Karen and Rene disparately wanted to show us Dresden and I wanted to get a taste of the German Autobahn. With a stop on the way planned we headed off from Lauchhammer for our hour-long drive to Dresden.
There was a grand lodge that our gracious host wanted to show us Schloss Mortizburg Castle. A beautiful Baroque German Castle built between 1542 and 1546 as a hunting lodge for Duke Moritz of Saxony.
The building has stood well and walking the grounds gave us a sense of what Germany would have been like in time now past. With horse drawn carriages and their owners plying for business at the gate we snapped a couple of pictures and headed back to the car for the remainder of our journey to Dresden.
Dresden, a city rebuilt after so much destruction. The British did to Dresden what the Russians did to Berlin. Bomb the hell out of it. However the allied forces made a better job at the time. The CBD was just rubble and ruin after the allied bombing from WW2. But in recent years and as time has mended relationships, painstaking efforts have been made to restore as much to original as possible.
Founded on the site of a Slavonic fishing village as a merchants’ settlement and the seat of the local rulers, Dresden was from the 15th century onward residence of the Saxon dukes, electoral princes and later kings.
The city has experienced both splendid eras and times of tragedy. It was above all during the 18th century a magnificent centre of European politics, culture and economic development, only to become a synonym for apocalyptic destruction just two centuries later.
For the people of Dresden, and for friends all over the world, it has always been a unique city, with a fascination, which has evolved throughout a turbulent history.

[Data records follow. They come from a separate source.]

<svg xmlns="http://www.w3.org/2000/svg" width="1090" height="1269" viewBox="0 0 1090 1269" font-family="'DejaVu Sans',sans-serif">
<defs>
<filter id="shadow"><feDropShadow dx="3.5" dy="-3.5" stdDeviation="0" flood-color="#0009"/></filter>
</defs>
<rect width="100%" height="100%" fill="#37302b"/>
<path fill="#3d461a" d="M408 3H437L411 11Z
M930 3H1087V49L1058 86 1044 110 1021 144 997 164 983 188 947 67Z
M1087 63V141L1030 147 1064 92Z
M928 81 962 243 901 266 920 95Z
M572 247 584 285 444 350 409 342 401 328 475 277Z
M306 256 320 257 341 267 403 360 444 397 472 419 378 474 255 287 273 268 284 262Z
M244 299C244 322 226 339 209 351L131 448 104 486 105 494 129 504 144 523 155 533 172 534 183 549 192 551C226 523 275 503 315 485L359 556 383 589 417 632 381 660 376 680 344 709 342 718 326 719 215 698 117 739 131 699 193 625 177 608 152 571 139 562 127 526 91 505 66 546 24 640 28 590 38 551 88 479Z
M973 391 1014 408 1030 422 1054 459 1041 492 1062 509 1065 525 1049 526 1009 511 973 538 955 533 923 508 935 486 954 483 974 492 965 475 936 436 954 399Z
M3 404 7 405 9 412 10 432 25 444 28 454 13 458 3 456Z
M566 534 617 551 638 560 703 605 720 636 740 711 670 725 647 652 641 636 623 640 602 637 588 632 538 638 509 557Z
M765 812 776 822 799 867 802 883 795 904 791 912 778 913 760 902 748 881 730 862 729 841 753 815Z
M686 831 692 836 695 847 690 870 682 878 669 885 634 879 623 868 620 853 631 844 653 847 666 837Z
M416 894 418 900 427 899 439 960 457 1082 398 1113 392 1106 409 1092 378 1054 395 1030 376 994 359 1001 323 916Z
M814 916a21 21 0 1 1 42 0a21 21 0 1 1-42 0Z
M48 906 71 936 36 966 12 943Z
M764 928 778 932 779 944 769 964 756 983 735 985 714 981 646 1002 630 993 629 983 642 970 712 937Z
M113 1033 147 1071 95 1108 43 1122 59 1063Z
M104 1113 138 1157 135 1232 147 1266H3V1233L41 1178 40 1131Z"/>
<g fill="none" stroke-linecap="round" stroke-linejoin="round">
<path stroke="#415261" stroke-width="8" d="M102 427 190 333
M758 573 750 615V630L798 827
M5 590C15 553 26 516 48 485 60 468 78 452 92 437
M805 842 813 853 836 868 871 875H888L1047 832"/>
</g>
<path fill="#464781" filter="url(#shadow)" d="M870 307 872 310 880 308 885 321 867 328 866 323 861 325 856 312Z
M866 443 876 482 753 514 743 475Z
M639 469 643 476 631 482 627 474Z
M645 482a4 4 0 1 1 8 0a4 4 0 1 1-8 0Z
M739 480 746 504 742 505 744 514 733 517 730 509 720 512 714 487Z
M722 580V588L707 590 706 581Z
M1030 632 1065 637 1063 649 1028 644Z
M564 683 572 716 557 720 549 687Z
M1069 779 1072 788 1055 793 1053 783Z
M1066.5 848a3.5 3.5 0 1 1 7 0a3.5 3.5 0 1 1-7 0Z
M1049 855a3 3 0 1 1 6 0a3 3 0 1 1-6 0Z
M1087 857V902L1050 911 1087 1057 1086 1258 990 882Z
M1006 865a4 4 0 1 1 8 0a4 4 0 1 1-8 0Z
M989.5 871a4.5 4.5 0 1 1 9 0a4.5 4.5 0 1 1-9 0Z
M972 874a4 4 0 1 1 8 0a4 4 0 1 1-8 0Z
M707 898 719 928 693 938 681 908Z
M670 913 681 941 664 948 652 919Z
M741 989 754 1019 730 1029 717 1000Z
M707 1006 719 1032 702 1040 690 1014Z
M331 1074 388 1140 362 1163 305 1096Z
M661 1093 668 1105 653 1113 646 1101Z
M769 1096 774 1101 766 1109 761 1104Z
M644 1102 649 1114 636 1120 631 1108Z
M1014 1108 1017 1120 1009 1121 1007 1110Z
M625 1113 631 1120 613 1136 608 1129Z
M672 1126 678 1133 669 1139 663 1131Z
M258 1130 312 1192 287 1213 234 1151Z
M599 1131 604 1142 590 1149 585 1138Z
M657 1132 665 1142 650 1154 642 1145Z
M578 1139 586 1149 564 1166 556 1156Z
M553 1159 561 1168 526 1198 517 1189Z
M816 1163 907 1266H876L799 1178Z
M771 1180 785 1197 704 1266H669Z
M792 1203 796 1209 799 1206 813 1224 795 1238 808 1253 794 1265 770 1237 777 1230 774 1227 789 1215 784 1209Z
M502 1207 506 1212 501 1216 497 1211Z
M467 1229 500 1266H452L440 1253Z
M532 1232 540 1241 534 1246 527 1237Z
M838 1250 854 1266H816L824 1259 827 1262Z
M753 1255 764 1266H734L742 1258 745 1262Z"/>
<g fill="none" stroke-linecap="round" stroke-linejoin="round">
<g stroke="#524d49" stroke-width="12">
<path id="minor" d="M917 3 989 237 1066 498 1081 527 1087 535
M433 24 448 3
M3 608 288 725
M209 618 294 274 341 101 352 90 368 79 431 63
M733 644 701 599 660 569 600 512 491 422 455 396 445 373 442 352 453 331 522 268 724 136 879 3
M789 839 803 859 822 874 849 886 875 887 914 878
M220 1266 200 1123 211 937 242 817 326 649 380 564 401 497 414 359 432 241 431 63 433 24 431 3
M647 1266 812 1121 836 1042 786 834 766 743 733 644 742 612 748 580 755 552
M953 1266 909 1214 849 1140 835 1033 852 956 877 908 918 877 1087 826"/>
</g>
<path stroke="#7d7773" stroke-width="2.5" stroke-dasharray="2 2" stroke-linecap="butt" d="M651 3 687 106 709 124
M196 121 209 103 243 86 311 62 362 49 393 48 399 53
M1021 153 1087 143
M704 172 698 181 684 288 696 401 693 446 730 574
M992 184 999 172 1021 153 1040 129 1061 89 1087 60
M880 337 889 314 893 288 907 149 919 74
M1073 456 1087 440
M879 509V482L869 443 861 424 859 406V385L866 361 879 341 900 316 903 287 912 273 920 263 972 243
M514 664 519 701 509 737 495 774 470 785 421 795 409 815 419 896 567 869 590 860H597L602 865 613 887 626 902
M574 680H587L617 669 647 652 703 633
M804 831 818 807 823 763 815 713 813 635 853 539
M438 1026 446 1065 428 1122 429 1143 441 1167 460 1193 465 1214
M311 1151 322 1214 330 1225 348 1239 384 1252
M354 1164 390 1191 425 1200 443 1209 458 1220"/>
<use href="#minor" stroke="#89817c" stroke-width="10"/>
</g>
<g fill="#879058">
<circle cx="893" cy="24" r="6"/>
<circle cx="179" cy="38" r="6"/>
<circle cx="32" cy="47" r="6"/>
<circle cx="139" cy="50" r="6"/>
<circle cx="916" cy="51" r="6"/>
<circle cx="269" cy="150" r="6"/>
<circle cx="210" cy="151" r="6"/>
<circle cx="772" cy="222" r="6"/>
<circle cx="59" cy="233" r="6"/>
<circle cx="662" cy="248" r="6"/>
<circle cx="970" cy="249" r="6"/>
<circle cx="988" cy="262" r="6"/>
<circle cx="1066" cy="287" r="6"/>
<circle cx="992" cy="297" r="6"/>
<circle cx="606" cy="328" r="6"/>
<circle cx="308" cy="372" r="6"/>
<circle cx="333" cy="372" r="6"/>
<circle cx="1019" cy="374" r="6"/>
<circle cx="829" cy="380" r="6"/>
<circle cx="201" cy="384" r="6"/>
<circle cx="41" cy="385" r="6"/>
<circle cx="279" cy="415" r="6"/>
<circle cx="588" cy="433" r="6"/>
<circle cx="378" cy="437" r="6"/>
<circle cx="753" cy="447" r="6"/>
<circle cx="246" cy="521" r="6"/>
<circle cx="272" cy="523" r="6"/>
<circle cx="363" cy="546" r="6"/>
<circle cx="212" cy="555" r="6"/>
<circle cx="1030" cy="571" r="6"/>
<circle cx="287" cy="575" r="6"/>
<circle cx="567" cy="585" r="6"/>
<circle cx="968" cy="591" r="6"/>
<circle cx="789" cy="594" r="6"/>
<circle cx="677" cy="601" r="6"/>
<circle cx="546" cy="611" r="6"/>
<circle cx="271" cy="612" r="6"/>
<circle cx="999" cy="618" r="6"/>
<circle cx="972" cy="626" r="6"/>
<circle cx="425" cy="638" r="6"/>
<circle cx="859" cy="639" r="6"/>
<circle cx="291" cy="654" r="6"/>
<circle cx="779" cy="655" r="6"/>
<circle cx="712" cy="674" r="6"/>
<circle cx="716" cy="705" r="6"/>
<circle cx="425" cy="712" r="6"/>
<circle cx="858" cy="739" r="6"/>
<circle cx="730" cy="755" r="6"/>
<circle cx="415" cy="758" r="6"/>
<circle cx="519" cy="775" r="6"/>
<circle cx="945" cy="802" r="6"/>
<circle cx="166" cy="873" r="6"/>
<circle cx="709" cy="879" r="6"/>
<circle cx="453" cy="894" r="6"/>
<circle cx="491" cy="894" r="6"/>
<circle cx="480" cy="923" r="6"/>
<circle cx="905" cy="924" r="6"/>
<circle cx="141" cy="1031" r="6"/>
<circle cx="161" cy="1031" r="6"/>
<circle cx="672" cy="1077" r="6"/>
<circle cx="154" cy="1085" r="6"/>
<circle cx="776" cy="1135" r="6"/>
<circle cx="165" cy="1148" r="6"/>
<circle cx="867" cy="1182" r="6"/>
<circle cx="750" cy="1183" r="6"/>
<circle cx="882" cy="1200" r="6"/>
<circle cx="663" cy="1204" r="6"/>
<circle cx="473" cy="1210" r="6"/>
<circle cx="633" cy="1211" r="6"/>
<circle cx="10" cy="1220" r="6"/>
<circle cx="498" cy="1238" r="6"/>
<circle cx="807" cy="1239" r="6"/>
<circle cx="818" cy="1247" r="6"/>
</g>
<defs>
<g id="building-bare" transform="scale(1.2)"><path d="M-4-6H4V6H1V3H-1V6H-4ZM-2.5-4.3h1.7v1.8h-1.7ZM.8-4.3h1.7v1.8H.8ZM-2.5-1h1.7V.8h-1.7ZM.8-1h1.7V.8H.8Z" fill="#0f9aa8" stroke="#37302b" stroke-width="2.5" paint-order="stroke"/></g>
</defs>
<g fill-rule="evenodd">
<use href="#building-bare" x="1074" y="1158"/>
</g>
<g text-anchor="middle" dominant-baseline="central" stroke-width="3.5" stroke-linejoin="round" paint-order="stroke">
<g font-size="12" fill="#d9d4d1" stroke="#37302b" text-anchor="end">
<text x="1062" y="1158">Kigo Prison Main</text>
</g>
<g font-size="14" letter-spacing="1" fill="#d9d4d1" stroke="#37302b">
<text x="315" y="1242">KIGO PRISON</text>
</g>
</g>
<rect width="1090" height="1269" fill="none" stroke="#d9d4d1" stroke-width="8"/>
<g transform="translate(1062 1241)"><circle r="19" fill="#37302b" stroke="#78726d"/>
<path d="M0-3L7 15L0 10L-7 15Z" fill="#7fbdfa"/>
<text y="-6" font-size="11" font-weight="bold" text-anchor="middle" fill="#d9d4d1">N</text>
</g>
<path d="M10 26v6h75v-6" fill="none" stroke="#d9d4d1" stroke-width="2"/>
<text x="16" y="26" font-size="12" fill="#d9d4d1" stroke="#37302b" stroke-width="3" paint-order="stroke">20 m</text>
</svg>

The Cathedral in the city square pays homage to its former days and in the rebuilding original stones from what was left after the destruction have been used in every effort to make this great monument breathe life again.
The city is now a vibrant mix of old, rebuilt and new, all placed in a harmonious fashion that allows easy walking access to all historical parts of the central city.

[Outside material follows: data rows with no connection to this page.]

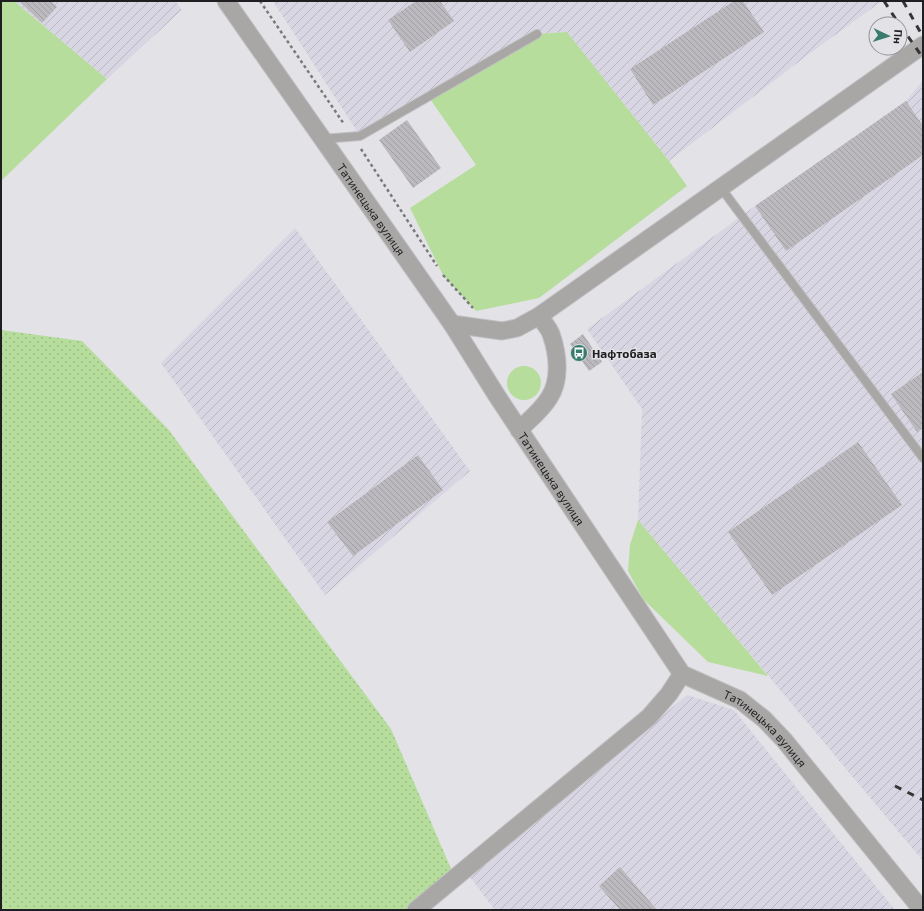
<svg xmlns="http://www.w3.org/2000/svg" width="924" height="911" viewBox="0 0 924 911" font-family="'Exo 2',sans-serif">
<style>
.industrial{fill:url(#industrial-furrows)}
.grass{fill:#b6dd9b}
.park{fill:url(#park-dots)}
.building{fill:url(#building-back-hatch)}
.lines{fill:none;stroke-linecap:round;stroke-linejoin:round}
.service-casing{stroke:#c0bfc3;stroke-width:10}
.minor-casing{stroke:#c0bfc3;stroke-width:19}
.path{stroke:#79797c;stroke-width:2.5;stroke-dasharray:3 3;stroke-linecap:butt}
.service{stroke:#a9a7a5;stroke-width:8}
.minor{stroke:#a9a7a5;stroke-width:17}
.rail{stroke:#353537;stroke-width:3;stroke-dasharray:7 7;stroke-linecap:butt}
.labels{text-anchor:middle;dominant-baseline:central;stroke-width:3;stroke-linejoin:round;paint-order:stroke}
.street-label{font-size:12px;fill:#1f1f21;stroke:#e3e2e7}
.poi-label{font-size:12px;font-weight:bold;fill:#1f1f21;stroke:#e3e2e7;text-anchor:start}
</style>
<defs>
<pattern id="industrial-furrows" width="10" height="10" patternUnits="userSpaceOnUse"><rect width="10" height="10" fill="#d9d6e3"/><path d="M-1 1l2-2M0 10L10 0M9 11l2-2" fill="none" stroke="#bab7c2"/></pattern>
<pattern id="park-dots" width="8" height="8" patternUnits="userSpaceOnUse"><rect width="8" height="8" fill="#b6dd9b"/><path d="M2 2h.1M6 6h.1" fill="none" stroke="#9cbd85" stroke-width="1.8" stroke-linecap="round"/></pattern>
<pattern id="building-back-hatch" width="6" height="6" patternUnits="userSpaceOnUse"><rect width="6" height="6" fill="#bbb9be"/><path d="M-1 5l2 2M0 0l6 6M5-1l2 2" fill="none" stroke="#a09fa3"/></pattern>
</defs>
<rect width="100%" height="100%" fill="#e3e2e7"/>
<path class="industrial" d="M14 1H175L182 10 107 79Z
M273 1H882L809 54 669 161 567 32 537 34 360 136Z
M923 80V861L638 520 642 409 587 329 755 206 906 101Z
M295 228 470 471 325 595 161 363Z
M687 695 734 710 895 910H493L494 909 470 877Z"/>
<path class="grass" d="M1 1H14L107 79 1 181Z
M567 32 669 161 687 186 539 298 476 311 443 275 410 208 476 165 428 96 537 34Z
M507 383a17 17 0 1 1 34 0a17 17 0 1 1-34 0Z
M638 520 768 676 708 662 643 599 628 571 630 545Z"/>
<path class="park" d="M1 330 82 341 168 429 391 729 455 878 417 910H1Z"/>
<path class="building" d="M19 1H51L57 7 42 23Z
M416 1H440L454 21 410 52 388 20Z
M734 1H743L764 32 653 105 630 69Z
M906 101 923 126V155L786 251 755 206Z
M407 120 441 168 413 188 379 140Z
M583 334 602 362 589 371 570 344Z
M923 372V427L917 432 891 394Z
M858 442 902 505 772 595 728 532Z
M418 455 443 490 353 556 327 522Z
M620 867 657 910H620L599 886Z"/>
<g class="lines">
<g class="service-casing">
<path id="service" d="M322 139 360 136 537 34
M721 188 923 458"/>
</g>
<g class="minor-casing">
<g id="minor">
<path id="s1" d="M226 1 452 324 497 396 682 674 740 700 764 719 784 740 922 910"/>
<path d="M452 324 502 331 517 328 539 316 923 45"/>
<path d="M519 430C529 420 542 410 549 398 561 380 558 354 551 334 549 328 543 322 539 316"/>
<path d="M416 910 649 717 669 694 682 674"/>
</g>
</g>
<path class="path" d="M260 1 344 124
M361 149 437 266
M443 275 473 308"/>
<use href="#service" class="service"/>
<use href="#minor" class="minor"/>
<path class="rail" d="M884 1 899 24
M903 1 923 37
M900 25 923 58
M895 786 923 800"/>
</g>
<defs>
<g id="bus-disc" transform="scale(0.9)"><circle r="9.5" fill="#387b6d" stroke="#e3e2e7"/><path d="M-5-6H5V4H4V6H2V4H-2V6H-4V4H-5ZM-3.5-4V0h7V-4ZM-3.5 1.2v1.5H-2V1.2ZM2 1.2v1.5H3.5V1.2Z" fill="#fff"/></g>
</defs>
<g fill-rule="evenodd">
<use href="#bus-disc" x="579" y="353"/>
</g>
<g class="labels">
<g class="street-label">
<text stroke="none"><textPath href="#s1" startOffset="254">Татинецька вулиця</textPath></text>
<text stroke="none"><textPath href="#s1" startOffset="578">Татинецька вулиця</textPath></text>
<text stroke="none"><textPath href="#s1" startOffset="914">Татинецька вулиця</textPath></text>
</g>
<g class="poi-label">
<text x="592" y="353">Нафтобаза</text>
</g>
</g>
<rect width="924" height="911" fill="none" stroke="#1f1f21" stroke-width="4"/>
<g transform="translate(888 36) rotate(94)"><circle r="19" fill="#e3e2e7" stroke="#959498"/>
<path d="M0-3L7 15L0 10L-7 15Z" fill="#387b6d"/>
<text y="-6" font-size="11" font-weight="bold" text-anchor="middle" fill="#1f1f21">Пн</text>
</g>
</svg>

The cafe scene is here too and with little lane ways leading off in all directions, you feel free to loose yourself and then find your way again by spotting landmarks that dominate the CBD.
Dresden is the capital city of the Free State of Saxony in Germany. It is situated in a valley on the River Elbe, near the Czech border. The Dresden conurbation is part of the Saxon Triangle metropolitan area.
Our great friends Karen and Rene made excellent guides as this was the city of choice for them living just 40 minutes north in the village of Lauchhammer. A lot of villagers commute to Dresden for work as the now closed F60 Mine no longer offers the young people of Lauchhammer employment.
Dinner this evening with Karen and Rene was to be at Anno Domini a medieval themed restaurant. I was told by Rene you have to eat with your hands and there was no beer, only wine because beer in medieval times had not been invented. Oh and if you wish you could throw you bones on the floor.
Walking around between the tables were a goat and donkey. There was no power, just candles and all the staff where in themed costumes. The meals were massive; there would have been a kilo on meat on my plate! Our meals were only a fraction of what we would pay in Australia, $22.00 for the both of us.
Snapping photos and doing our best to gorge ourselves we looked at each other and all decided we would skip desert and regretted having afternoon tea in the city only a few hours earlier.
That evening we drove home in silence all to full and longing for bed.
The following morning would see us leaving our friends and heading to Germany’s capital city, Berlin for the day before catching a night flight to. Moscow.
It would be goodbye to Germany, our first love of Europe. We so much want to come back here. We have made friends that we hope to see again soon.